Thursday, January 29, 2015

DBP MAGAZINE ONLINE PRESENTS: Spotlight on an Original Dirtbag: "TheOne-Armed Explorer" by M.Toughill


Every month DBP high lites the life of another person from history who helped create the world of whitewater we now enjoy. We are pleased to point the Spotlight this January on JW Powell. ENJOY!


The Explorer

Major John Wesley Powell was an incredibly strong, self-willed man, a man who feared nothing, a man possessed of purpose, an American in every sense of the word. After losing his right arm, his writing hand arm, at Shiloh, the bloodiest battle of the Civil War, Powell had returned home to become a geology professor and to ponder his future. Unlike many of his fellow veterans disfigured by war, the 35 year old ex officer did not turn to self loathing or pity, give in to the pain or waste away pining for what might have been. Instead, this diminutive man (5 feet 6 1/2 inches and 120 lbs) set his sights on the exploration of the Colorado, and the first descent of the Grand Canyon.


     Powell was an amateur explorer who emptied his own meager bank account to fund the expedition into the American Southwest, an area as large as any state in the union or any country in Europe marked simply "unexplored" on the map. The locals knew the region was desolate and arid, they knew the Colorado flowed through it, that the land was cleaved with canyons, and that the Spanish conquistadors had reported one canyon more massive in scope than any other on earth, alternately referred to as the Big Canyon, Great Canyon, or the Grand Canyon.  Beyond this knowledge was pure speculation. Whispered rumors of waterfalls bigger than Niagara and holes where the mighty river vanished underground abounded. No one knew exactly what lie ahead. 

     To design his own boats (he had paddled the rivers of the upper Midwest before the war), to gather a crew (even though he was an unknown who had never been out West), to conquer his own limitations of body (with only a stump of an arm he couldn't row, bail, line or portage), to succeed where no man yet had succeeded before, these were the challenges Powell embraced when he began to form the Colorado River Exploring Expedition. 


     His friends all thought the plan was madness. His hometown paper reported on May 24, 1869, as he set out on his journey, "It would be impossible for a boat constructed of any known material... to live through the canyon. We do not know what kind of boats Professor Powell purposes to descend the Grand Canyon, but we greatly fear that the attempt... will result fatally to those who undertake it."

     But as the four wooden boats, the EMMA DEAN, KITTY CLYDE'S SISTER, MAID OF THE CAÑON, and NO NAME, powered by a hardy ten man crew, pushed off onto the Green River at Green River Station, Wyoming on their way to the Colorado, the Major could smile to himself and know that the hardest part, the getting started, was done. From here on, it was simply FOLLOW THE RIVER WHERE SHE GOES....

» **PROBLEM 1**
Update the stretch of the Powell article from "Every month DBP" through "JW Powell. ENJOY!", replacing "whitewater" with "river running".
» **PROBLEM 2**
Carry the Powell article further, picking up right after its final sentence.

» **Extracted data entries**

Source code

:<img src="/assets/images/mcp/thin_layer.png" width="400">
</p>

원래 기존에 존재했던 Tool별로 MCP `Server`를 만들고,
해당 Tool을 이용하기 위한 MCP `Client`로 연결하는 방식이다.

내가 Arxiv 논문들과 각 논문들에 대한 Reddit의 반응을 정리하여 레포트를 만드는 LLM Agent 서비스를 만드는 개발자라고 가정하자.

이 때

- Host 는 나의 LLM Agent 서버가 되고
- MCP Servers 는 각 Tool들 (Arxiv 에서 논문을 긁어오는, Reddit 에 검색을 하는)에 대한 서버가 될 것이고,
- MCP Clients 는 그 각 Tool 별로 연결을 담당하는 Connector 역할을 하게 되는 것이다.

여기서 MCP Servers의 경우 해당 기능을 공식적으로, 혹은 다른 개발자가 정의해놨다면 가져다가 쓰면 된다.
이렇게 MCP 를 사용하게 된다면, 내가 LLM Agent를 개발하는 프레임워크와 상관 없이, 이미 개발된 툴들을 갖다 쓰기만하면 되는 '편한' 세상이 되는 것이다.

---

» **EXERCISE OUTPUT 1**
Every month DBP high lites the life of another person from history who helped create the world of river running we now enjoy. We are pleased to point the Spotlight this January on JW Powell. ENJOY!

» **EXERCISE OUTPUT 2**
The Boats and Men

JW Powell did have some experience paddling the rivers of his home in Illinois before losing his arm in the war, but nothing that would prepare him for running rapids, let alone those of the scale he'd find on the Colorado. In fact, there was very little in the way of boat designs in 1869 to look to for choices, and no one could say what exactly the explorers would be facing. So , of all the choices possible, Powell chose the Whitehall. It's amazing he and his crew survived.

     The Whitehall boats were designed in the 1820's for use in harbor of New York City, a heavy, sturdy round bottomed craft. Dirtbags know what this translates into in whitewater: rugged, but tippy and hard to maneuver. Compound this with the fact that with ten men (one being Powell with only one arm!) to be split between four boats at the start, there would have been no sweep oarsman. It's hard to imagine they made it without eventually adopting a sweep to aid in steering the Whitehalls, but neither Powell or the others ever answer this question either way. 


     We will never know for sure, but I think Powell must have come to the conclusion that they couldn't make the moves necessary to drive their boats around the massive holes of the Grand Canyon. Imagine the two oarsmen, facing rearward, cranking on their oars with the helmsman at his sweep calling out the commands! The Major wore a primitive life jacket, and would have had to devise some sort of strap to sling his stump through while manning the sweep in order to stay in the boat through the heavy waves, for a swim would probably mean death. No wonder the expedition would end up lining and portaging whenever they could (62 out of the 476 "bad rapids") and floundered so often when they could not. Battered and beaten, only the KITTY CLYDE'S SISTER and the MAID OF THE CAÑON would make it to the end.


     The men The Professor and his brother Walter selected were also a hardy bunch, as rugged as the boats but a good deal less tippy. They grew to resent their hard leader and his autocratic ways, and like their watercraft they were not the best design for the job, and not all would make it. Of the ten men starting in Wyoming, only six would finish, but surprisingly none drowned considering the journey. One man quit early in the trip, and not unlike the boats themselves, three men and one boat quit the trip (Powell's original lead boat THE EMMA DEAN, named for his wife, was abandoned) almost at the very end, the men walking off to an unknown fate. 


     Two of the crew in particular are worth mentioning here, as much for their writing as their river running. George Bradley, a tough little man who like the Powells was a Civil War veteran, thankfully for students of history kept a secret diary which proved to be a more accurate and detailed record of the descent than even Powell's. 


     The other was Jack Sumner, who although outranked by Walter was really the second in command and the man who really recruited the men of the expedition. His writing was more biting than Powell's, finished with the words "I never want to see it again anywhere. Near the Grand Cañon it will probably remain unvisited for many years again... I find myself penniless and disgusted with the whole thing." He would have nothing but contempt for The Major, whose life he had saved twice on The River.


The Powell brothers on the River 

John Wesley and Walter Powell were the unquestioned commanders of the expedition. The Major was a hard man, brave and driven, intelligent and animated. He was impetuous enough to come up with a plan so bold that his contemporaries thought he was a suicidal maniac, yet so careful that he portaged rapids that the men wanted to run.      

     He was an excellent writer in the style of the day, but also a liar in his account of the trip, inventing stories and taking credit where it was not due, a man determined to keep the glory to himself. As a family member said of him, "he wasn't all saint."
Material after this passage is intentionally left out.